In Philip Shaw’s most excellent 33 1/3 tome, [Editors Note: if you don’t have Shaw’s treatise on Patti Smith’s Horses, go order it from Amazon or run to your nearest bookstore and purchase this essential book… right now] on Patti Smith’s Horses, has a magnificently illuminating passage by Tony Glover who was a witness to “Land’s” creation in studio, as Glover recounted, “Patti snuck into the booth that night, a haunted warp time of day. On the first take Patti did the singing part fine but when it came to do the poetry, Patti, went blank and just drew out occasional words, or urged the boys on, saying, “let it come down,, come down, “ or screaming “built it! build it! build it!” After the take, Patti would just overdub the vocal. She went back into the studio, and as the boys and I sprawled on the floor pillows and Cale hunched over the board, a super-strange flow came into the air.”

If I could go back in time, I would love to be a spectator in Electric Lady in New York when “Land” came to life. Just wait until you read what Glover described in Shaw’s 33 1/3 book as Tony continued his timeless true story on the recording of “Land” as he explained, “On the second take something weird happened,” Patti said later. “The Mexican boys and spaceships were gone—instead there was a black horse, and all those electrical wires and a sea—a “Sea of possibilities”—I didn’t know what direction the song was taking, there was all this strange imagery I didn’t understand.” When the take ended it was as if the whole room was holding it’s breath and they rolled the tape one more time. “…but it felt like it was The Exorcist, or somebody else was talking through my voice.” It was as if all the confidence that Shepherd inspired in Smith was fated to be unleashed at the very moment of “Land’s” lyrical creation at Electric Lady Studios. Smith life as a poet merged with her dream of being a rock and roll lyricist and she instantly became the warrior bard that we know and love today.

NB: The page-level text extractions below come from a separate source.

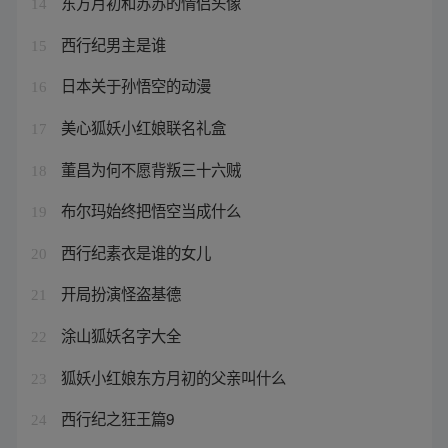
东方月初和苏苏的情侣头像
14
西行纪男主是谁
15
日本关于孙悟空的动漫
16
美心狐妖小红娘联名礼盒
17
董昌为何不愿背叛三十六贼
18
布尔玛始终把悟空当成什么
19
西行纪素衣是谁的女儿
20
开局扮演怪盗基德
21
涂山狐妖名字大全
22
狐妖小红娘东方月初的父亲叫什么
23
西行纪之狂王篇9
24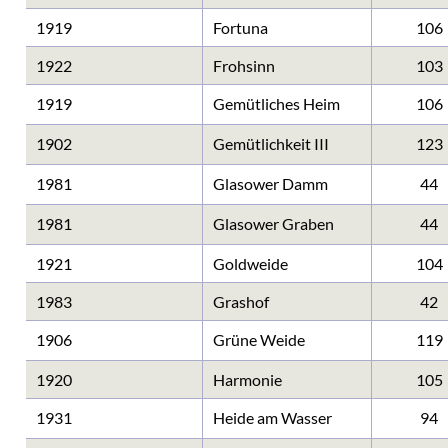
1919
Fortuna
106
1922
Frohsinn
103
1919
Gemütliches Heim
106
1902
Gemütlichkeit III
123
1981
Glasower Damm
44
1981
Glasower Graben
44
1921
Goldweide
104
1983
Grashof
42
1906
Grüne Weide
119
1920
Harmonie
105
1931
Heide am Wasser
94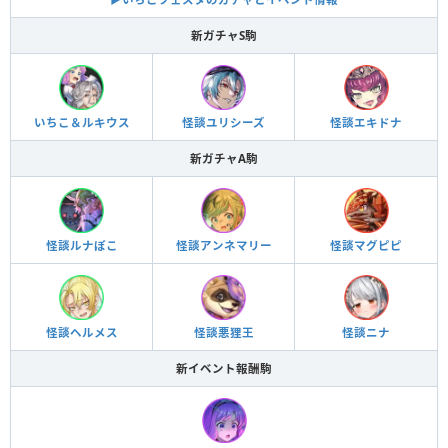
新ガチャS駒
いちこ＆ルキウス
怪談ユリシーズ
怪談エキドナ
新ガチャA駒
怪談ルナぽこ
怪談アンネマリー
怪談マグピピ
怪談ヘルメス
怪談悪狸王
怪談ニナ
新イベント報酬駒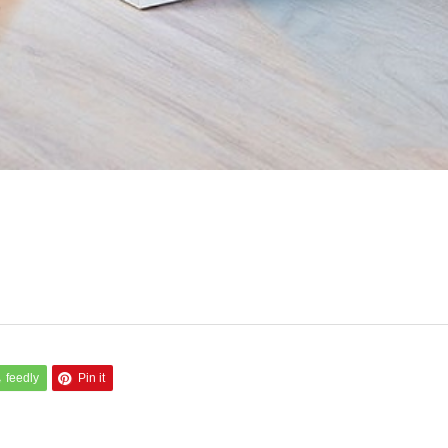
feedly
Pin it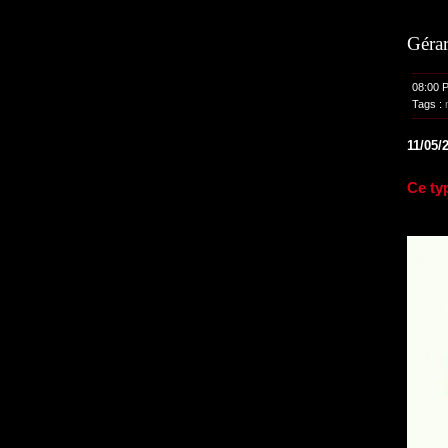
Gérar
08:00 
Tags :
11/05/
Ce typ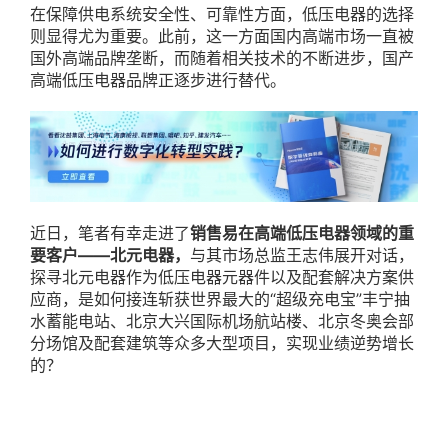
在保障供电系统安全性、可靠性方面，低压电器的选择
则显得尤为重要。此前，这一方面国内高端市场一直被
国外高端品牌垄断，而随着相关技术的不断进步，国产
高端低压电器品牌正逐步进行替代。
近日，笔者有幸走进了
销售易在高端低压电器领域的重
要客户——北元电器，
与其市场总监王志伟展开对话，
探寻北元电器作为低压电器元器件以及配套解决方案供
应商，是如何接连斩获世界最大的“超级充电宝”丰宁抽
水蓄能电站、北京大兴国际机场航站楼、北京冬奥会部
分场馆及配套建筑等众多大型项目，实现业绩逆势增长
的？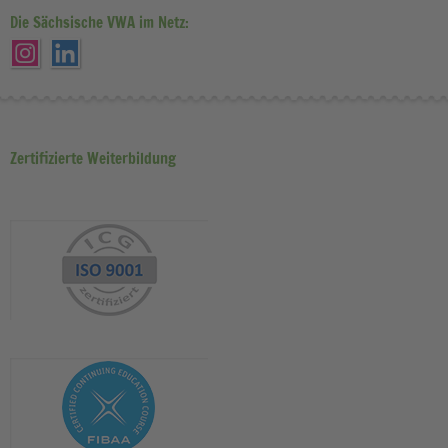
Die Sächsische VWA im Netz:
Zertifizierte Weiterbildung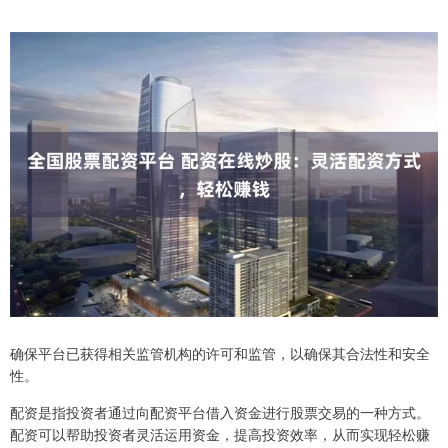
确保平台已获得相关监管机构的许可和监管，以确保其合法性和安全
性。
配资是指投资者通过向配资平台借入资金进行股票交易的一种方式。
配资可以帮助投资者灵活运用资金，提高投资效率，从而实现轻松赚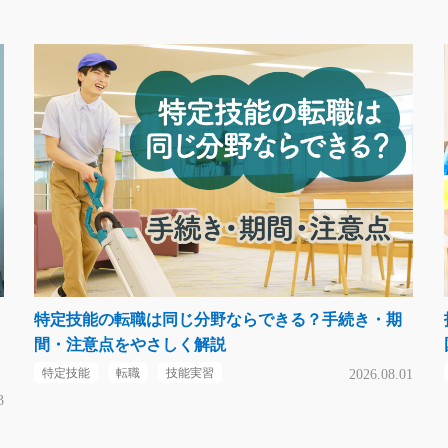
特定技能の転職は同じ分野ならできる？手続き・期
間・注意点をやさしく解説
特定技能
転職
技能実習
2026.08.01
3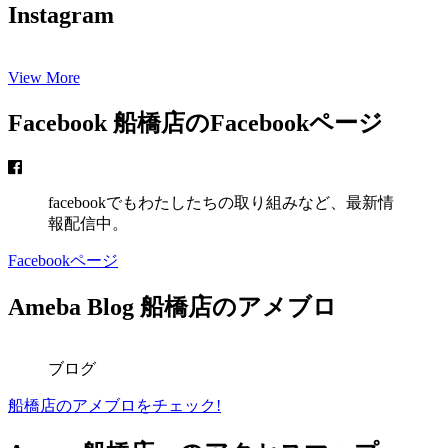
Instagram
View More
Facebook
船橋店のFacebookページ
facebookでもわたしたちの取り組みなど、最新情
報配信中。
Facebookページ
Ameba Blog
船橋店のアメブロ
ブログ
船橋店のアメブロをチェック!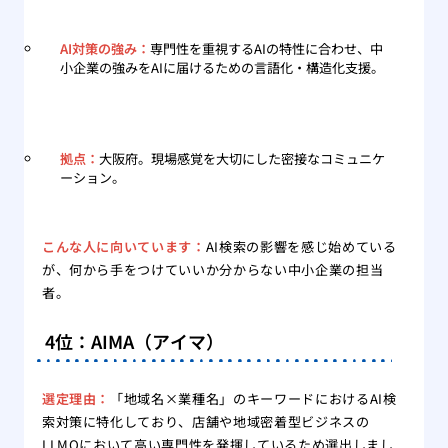
AI対策の強み：
専門性を重視するAIの特性に合わせ、中
小企業の強みをAIに届けるための言語化・構造化支援。
拠点：
大阪府。現場感覚を大切にした密接なコミュニケ
ーション。
こんな人に向いています：
AI検索の影響を感じ始めている
が、何から手をつけていいか分からない中小企業の担当
者。
4位：AIMA（アイマ）
選定理由：
「地域名×業種名」のキーワードにおけるAI検
索対策に特化しており、店舗や地域密着型ビジネスの
LLMOにおいて高い専門性を発揮しているため選出しまし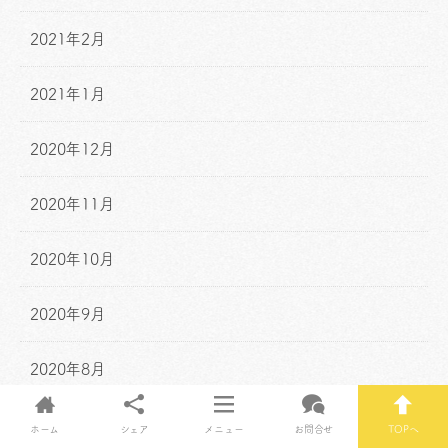
2021年2月
2021年1月
2020年12月
2020年11月
2020年10月
2020年9月
2020年8月
2020年7月
ホーム
シェア
メニュー
お問合せ
TOPへ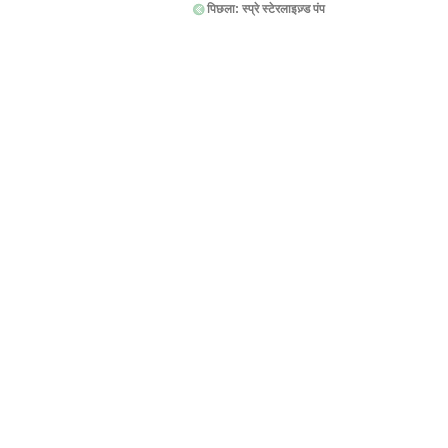
पिछला:
स्प्रे स्टेरलाइज़्ड पंप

There are people how ask me about Patti Smith all the time, what’s the deal with Horses? Some just don’t want to take the time or just aren’t ready to dive into a work of art that becomes a reflection of themselves. I believe the best description of Horses comes from author Philip Shaw himself as he eloquently wrote in his outstanding 33 1/3 book on Patti Smith’s first album, “Horses, then, is about thinking, or it is about allowing oneself to be though, in the sense of an object of cognition. But above all, perhaps, it is about giving way to the violent impulses of the shadow self so that one may become a voyant. To do so, as Smith suggests, one must intensify the ego to the point of “me” drowns into the sea (la mer) of possibility.”

Thank you for the possibilities, Patti, for those of you who want to take the time to understand the infinite complexities of Smith’s masterpiece from Horses, press play and discover the song that inspired Michael Stipe, Morrissey, Johnny Marr and a legion of other artists, like me, to rise above all the doubting naysayers and dip our pens into the fire like stories in each of our creative destinies. Rediscover the beauty of “Land” today—and I guarantee after 9:25 you will be changed.